▸ **Items**

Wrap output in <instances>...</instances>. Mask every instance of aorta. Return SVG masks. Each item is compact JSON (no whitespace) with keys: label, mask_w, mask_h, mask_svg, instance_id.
* * *
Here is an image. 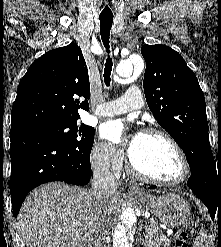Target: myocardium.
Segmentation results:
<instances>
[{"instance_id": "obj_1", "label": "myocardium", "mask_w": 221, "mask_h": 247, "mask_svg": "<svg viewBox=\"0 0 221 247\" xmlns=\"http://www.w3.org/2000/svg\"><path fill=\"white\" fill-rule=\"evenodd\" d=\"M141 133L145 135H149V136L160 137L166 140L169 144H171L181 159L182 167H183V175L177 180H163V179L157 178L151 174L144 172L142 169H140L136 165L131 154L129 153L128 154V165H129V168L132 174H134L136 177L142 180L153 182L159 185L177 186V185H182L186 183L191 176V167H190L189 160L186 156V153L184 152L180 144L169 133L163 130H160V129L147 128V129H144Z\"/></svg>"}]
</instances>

▸ **What is expected**
Pull out every line of the data above that contains the string "instances", matching case exactly, and copy each of those lines in full.

▸ **Correct answer**
Wrap output in <instances>...</instances>. Mask every instance of aorta. Return SVG masks. Each item is compact JSON (no whitespace) with keys: label, mask_w, mask_h, mask_svg, instance_id.
<instances>
</instances>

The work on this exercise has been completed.